En versant le thé dans le bol, il ajouta :

 

- "Alors, que viens tu donc faire ici, que viens tu chercher ?"

 

Tout en s'asseyant, Atsuro répliqua :

 

- "Et bien, voyez vous, je suis à la recherche du chemin du paradis, mais aussi de celui de l’enfer, car mon âme m’a dit qu’elle était en ces lieux.
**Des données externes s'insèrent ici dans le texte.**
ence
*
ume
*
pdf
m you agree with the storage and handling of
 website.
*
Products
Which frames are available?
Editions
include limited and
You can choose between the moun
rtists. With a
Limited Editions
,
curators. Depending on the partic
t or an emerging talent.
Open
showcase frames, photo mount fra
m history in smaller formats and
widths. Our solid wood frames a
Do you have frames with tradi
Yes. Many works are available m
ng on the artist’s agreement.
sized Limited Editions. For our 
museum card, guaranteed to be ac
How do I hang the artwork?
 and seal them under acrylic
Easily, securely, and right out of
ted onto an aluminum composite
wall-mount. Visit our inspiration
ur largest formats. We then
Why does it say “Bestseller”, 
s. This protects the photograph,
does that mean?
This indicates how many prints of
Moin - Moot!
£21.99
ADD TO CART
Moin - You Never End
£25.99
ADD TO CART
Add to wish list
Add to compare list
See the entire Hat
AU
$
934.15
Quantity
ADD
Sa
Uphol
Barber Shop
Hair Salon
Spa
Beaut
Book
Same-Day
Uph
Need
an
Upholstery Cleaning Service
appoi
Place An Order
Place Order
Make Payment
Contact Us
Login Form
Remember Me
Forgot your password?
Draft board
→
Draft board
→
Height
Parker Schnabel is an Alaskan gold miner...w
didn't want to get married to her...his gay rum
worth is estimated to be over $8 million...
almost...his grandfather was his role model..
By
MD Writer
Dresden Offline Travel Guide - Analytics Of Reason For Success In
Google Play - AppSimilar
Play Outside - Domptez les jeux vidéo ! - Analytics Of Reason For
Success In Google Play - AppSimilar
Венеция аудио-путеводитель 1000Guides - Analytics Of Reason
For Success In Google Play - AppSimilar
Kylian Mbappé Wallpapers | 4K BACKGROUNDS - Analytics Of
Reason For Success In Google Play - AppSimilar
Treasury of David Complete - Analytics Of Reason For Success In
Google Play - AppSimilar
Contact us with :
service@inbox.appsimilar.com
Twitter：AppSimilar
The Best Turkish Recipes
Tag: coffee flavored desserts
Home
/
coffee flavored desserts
Peut être pourriez vous, une fois de plus, m'aider à trouver ces chemins ?"

 

Gakuun, le vieil ermite resta silencieux à contempler son visiteur, lorsque soudain, sa figure se fit si sarcastique et méprisante qu'Atsuro, le fameux guerrier, se dressa, le coeur bouleversé et les tempes battantes.

 

Alors, ajoutant la parole à son regard, Gakuun, d'un ton odieux et méchant, lui dit :

 

- "Qui es-tu donc pour me prier ainsi de t'aider ? Saches que pour moi, tu n'es rien d'autre qu'une brute sans cervelle, un guerrier sur le déclin dont la force n'est plus la même, en fait un simple vermisseau qui voulait se donner autant d'importance qu'un lion !"

 

Et tandis que la colère montait en Atsuro, il poursuivit avec plus encore de hargne :

 

- "Bien sur que je te reconnais ! Je me souviens parfaitement de ce jour, il y a bien longtemps, où par indulgence coupable je t’ai accueilli sous mon toit, et je n’ai pas oublié, ni ta profonde niaiserie, ni ton regard stupide."

 

Son sang montant dans ses tempes, Atsuro posa la main sur son sabre, tandis que le vieil ermite, narquois, ajoutait :

 

- "Comment pourrais-je donc t'oublier, toi qui est certainement un des êtres les plus sots de ce monde ? Et tu cherches le chemin du ciel et de l'enfer, laisse moi donc rire ! Je te l'ai dit, un vermisseau, tu n'es rien qu'un simple vermisseau !"

 

A ces derniers mots, le vieil ermite se retourna pour reprendre un peu de thé.

 

C'est là que l’œil d'Atsuro se fit terrible et que sa bouche trembla.

 

C'est que voyez vous, jamais aucun être vivant n’avait osé l’insulter de la sorte.

 

Subitement, la fureur prit forme et dans un hurlement, il retira son sabre et le leva.

 

Comme il allait l’abattre sur le vieil ermite, ce dernier se retourna, porta la tasse de thé à ses lèvres et dit paisible et souriant :

 

- "Ici s’ouvre le chemin de l’enfer."

 

Sidéré et mille et une fois surpris, Atsuro laissa tomber son sabre et lui sourit aussi.

 

Comprenant alors la leçon qu'il venait de recevoir de la part de Gakuun, un peu embarrassé, il s’inclina devant le vieil ermite.

 

Et c'est là, qu'il l'entendit lui dire :

 

- "Ici, s’ouvre le chemin du paradis."